● **WRITTEN TASK**:
Repeat every record below exactly, leaving out the pictures.
Top of DATA IN THIS EXERCISE
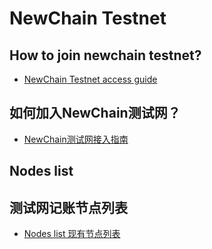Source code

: # NewChain Testnet

## How to join newchain testnet? 

* [NewChain Testnet access guide](testnet/NewChain%20Testnet%20accounting%20nodes%20deploy%20guide.md)

## 如何加入NewChain测试网？
* [NewChain测试网接入指南](testnet/NewChain测试网记账节点部署指南.md)

## Nodes list
## 测试网记账节点列表
* [Nodes list 现有节点列表](list.md)

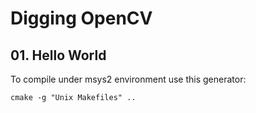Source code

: # Digging OpenCV

## 01. Hello World
To compile under msys2 environment use this generator:

    cmake -g "Unix Makefiles" ..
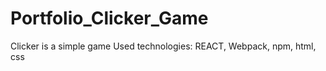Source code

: # Portfolio_Clicker_Game

Clicker is a simple game
Used technologies: REACT, Webpack, npm, html, css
Bottom of DATA IN THIS EXERCISE
● **SOLUTION FOR THIS EXERCISE**:
Source code

: # NewChain Testnet

## How to join newchain testnet? 

* [NewChain Testnet access guide](testnet/NewChain%20Testnet%20accounting%20nodes%20deploy%20guide.md)

## 如何加入NewChain测试网？
* [NewChain测试网接入指南](testnet/NewChain测试网记账节点部署指南.md)

## Nodes list
## 测试网记账节点列表
* [Nodes list 现有节点列表](list.md)

Source code

: # Digging OpenCV

## 01. Hello World
To compile under msys2 environment use this generator:

    cmake -g "Unix Makefiles" ..
Source code

: # Portfolio_Clicker_Game

Clicker is a simple game
Used technologies: REACT, Webpack, npm, html, css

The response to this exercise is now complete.